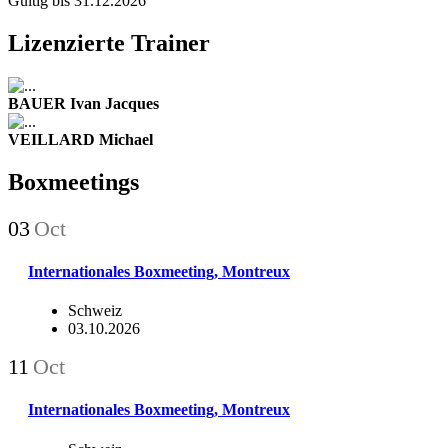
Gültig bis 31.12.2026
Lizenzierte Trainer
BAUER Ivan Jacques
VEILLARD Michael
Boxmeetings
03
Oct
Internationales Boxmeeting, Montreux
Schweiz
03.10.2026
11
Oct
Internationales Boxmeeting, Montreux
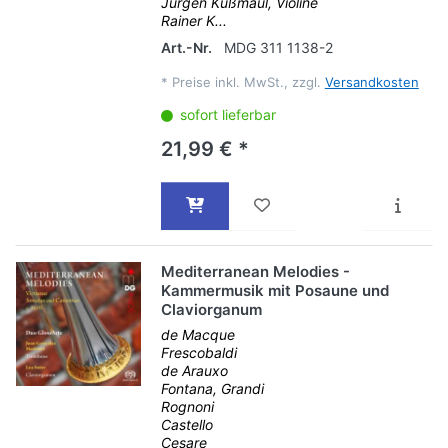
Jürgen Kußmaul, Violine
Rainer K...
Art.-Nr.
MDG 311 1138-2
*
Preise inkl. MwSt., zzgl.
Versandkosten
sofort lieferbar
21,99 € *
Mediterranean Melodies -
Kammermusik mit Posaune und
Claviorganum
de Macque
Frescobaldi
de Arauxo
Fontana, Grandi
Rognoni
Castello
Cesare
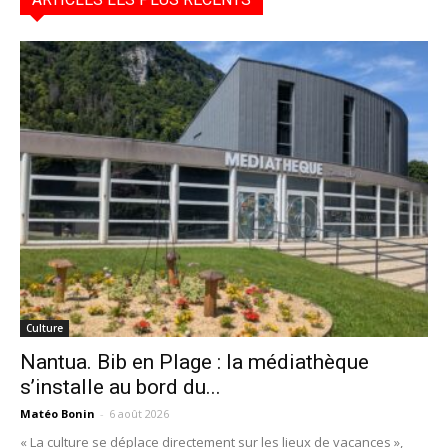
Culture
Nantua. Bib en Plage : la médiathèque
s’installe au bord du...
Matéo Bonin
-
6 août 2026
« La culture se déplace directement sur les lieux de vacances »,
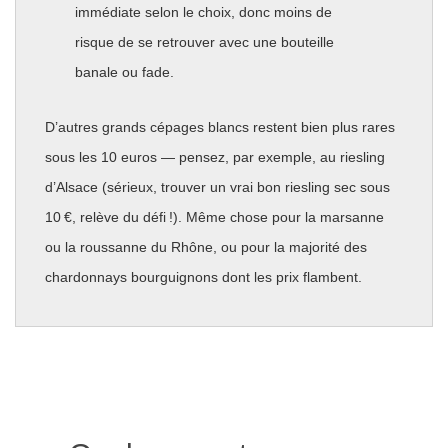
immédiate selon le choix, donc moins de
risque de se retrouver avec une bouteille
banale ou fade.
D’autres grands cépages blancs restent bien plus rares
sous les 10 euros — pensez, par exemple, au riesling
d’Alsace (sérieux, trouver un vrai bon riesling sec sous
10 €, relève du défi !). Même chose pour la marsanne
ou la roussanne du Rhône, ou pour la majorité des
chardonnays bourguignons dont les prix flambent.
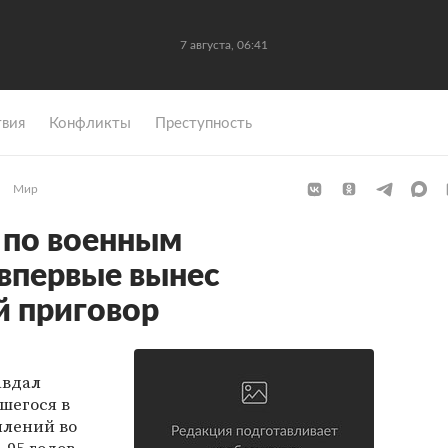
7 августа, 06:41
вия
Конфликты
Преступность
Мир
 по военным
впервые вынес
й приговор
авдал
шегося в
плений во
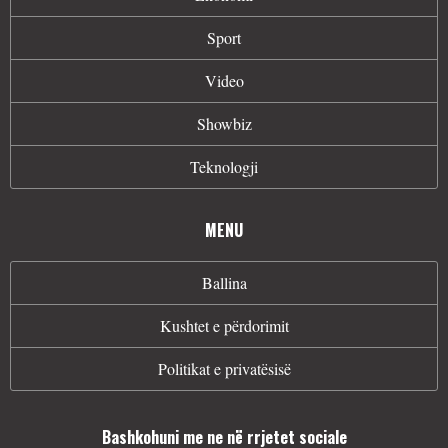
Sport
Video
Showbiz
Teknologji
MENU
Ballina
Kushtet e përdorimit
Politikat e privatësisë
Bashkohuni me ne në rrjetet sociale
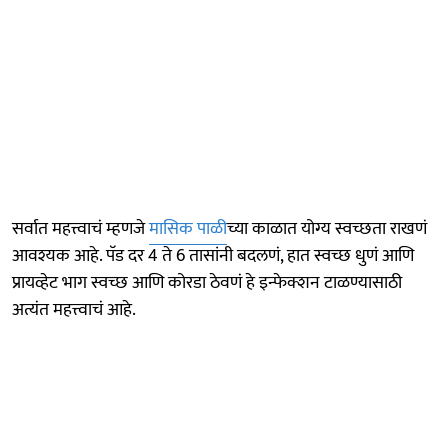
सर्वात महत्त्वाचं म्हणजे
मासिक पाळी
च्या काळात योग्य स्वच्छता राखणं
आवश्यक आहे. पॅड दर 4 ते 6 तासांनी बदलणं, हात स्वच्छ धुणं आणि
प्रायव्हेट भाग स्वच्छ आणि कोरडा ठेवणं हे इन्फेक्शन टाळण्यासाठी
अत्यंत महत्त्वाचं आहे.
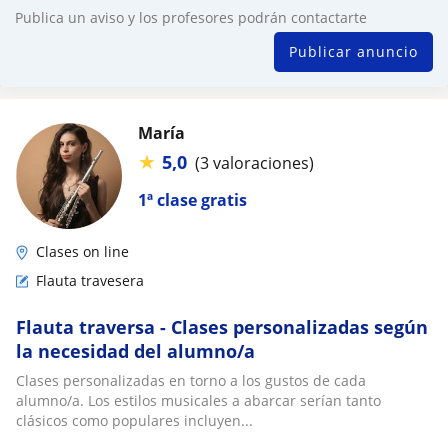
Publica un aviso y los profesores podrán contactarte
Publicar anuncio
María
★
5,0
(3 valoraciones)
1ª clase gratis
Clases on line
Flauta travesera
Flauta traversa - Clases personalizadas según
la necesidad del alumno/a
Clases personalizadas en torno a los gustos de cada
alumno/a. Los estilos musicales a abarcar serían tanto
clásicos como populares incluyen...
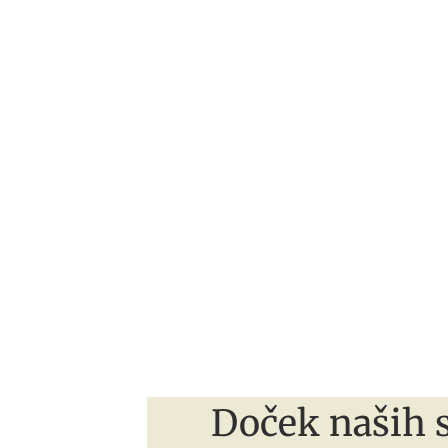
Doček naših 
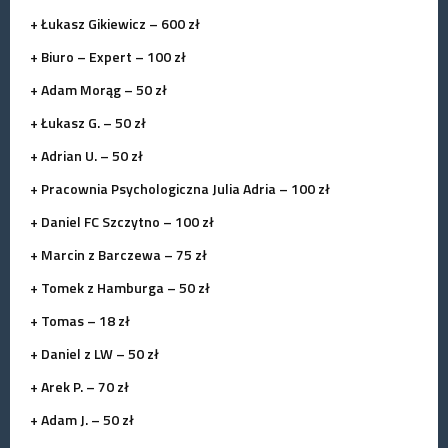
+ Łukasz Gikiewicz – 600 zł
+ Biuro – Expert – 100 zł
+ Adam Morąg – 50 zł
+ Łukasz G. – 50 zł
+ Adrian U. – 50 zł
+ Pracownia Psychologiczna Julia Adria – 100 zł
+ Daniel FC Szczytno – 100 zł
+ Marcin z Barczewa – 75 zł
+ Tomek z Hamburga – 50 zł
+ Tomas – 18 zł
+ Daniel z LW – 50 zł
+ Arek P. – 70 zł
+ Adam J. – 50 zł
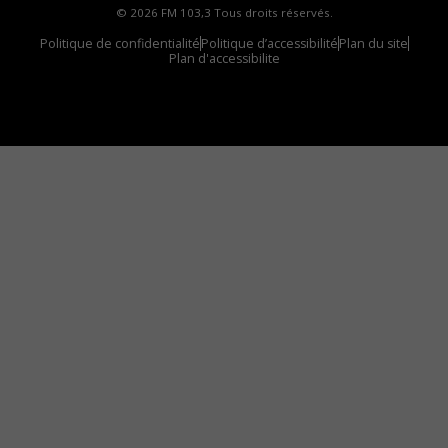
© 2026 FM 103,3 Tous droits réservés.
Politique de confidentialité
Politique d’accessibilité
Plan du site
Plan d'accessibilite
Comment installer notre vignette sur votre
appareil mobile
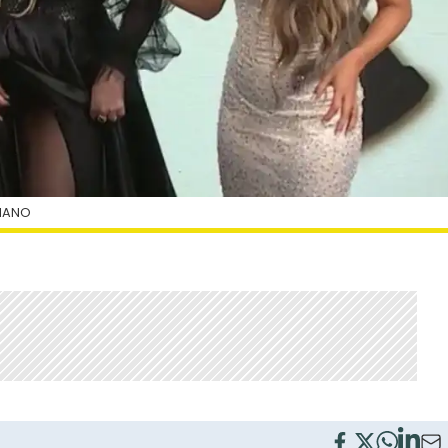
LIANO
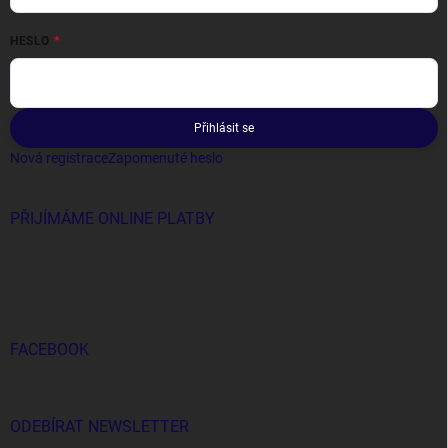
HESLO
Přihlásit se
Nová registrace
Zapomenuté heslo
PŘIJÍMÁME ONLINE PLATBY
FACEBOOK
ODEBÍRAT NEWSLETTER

+-------+

### Requirement
All of the preceding material should be output verbatim, with the pictures excluded.

### Reply to the exercise
Gültig bis 31.12.2026
Lizenzierte Trainer
BAUER Ivan Jacques
VEILLARD Michael
Boxmeetings
03
Oct
Internationales Boxmeeting, Montreux
Schweiz
03.10.2026
11
Oct
Internationales Boxmeeting, Montreux
Jürgen Kußmaul, Violine
Rainer K...
Art.-Nr.
MDG 311 1138-2
*
Preise inkl. MwSt., zzgl.
Versandkosten
sofort lieferbar
21,99 € *
Mediterranean Melodies -
Kammermusik mit Posaune und
Claviorganum
de Macque
Frescobaldi
de Arauxo
Fontana, Grandi
Rognoni
Castello
Cesare
Culture
Nantua. Bib en Plage : la médiathèque
s’installe au bord du...
Matéo Bonin
-
6 août 2026
« La culture se déplace directement sur les lieux de vacances »,
immédiate selon le choix, donc moins de
risque de se retrouver avec une bouteille
banale ou fade.
D’autres grands cépages blancs restent bien plus rares
sous les 10 euros — pensez, par exemple, au riesling
d’Alsace (sérieux, trouver un vrai bon riesling sec sous
10 €, relève du défi !). Même chose pour la marsanne
ou la roussanne du Rhône, ou pour la majorité des
chardonnays bourguignons dont les prix flambent.
7 августа, 06:41
вия
Конфликты
Преступность
Мир
 по военным
впервые вынес
й приговор
авдал
шегося в
плений во
Sport
Video
Showbiz
Teknologji
MENU
Ballina
Kushtet e përdorimit
Politikat e privatësisë
Bashkohuni me ne në rrjetet sociale
सर्वात महत्त्वाचं म्हणजे
मासिक पाळी
च्या काळात योग्य स्वच्छता राखणं
आवश्यक आहे. पॅड दर 4 ते 6 तासांनी बदलणं, हात स्वच्छ धुणं आणि
प्रायव्हेट भाग स्वच्छ आणि कोरडा ठेवणं हे इन्फेक्शन टाळण्यासाठी
अत्यंत महत्त्वाचं आहे.
Publica un aviso y los profesores podrán contactarte
Publicar anuncio
María
★
5,0
(3 valoraciones)
1ª clase gratis
Clases on line
Flauta travesera
Flauta traversa - Clases personalizadas según
la necesidad del alumno/a
Clases personalizadas en torno a los gustos de cada
alumno/a. Los estilos musicales a abarcar serían tanto
clásicos como populares incluyen...
Doček naših 
+ Łukasz Gikiewicz – 600 zł
+ Biuro – Expert – 100 zł
+ Adam Morąg – 50 zł
+ Łukasz G. – 50 zł
+ Adrian U. – 50 zł
+ Pracownia Psychologiczna Julia Adria – 100 zł
+ Daniel FC Szczytno – 100 zł
+ Marcin z Barczewa – 75 zł
+ Tomek z Hamburga – 50 zł
+ Tomas – 18 zł
+ Daniel z LW – 50 zł
+ Arek P. – 70 zł
+ Adam J. – 50 zł
© 2026 FM 103,3 Tous droits réservés.
Politique de confidentialité
Politique d’accessibilité
Plan du site
Plan d'accessibilite
Comment installer notre vignette sur votre
appareil mobile
LIANO
HESLO
Přihlásit se
Nová registrace
Zapomenuté heslo
PŘIJÍMÁME ONLINE PLATBY
FACEBOOK
ODEBÍRAT NEWSLETTER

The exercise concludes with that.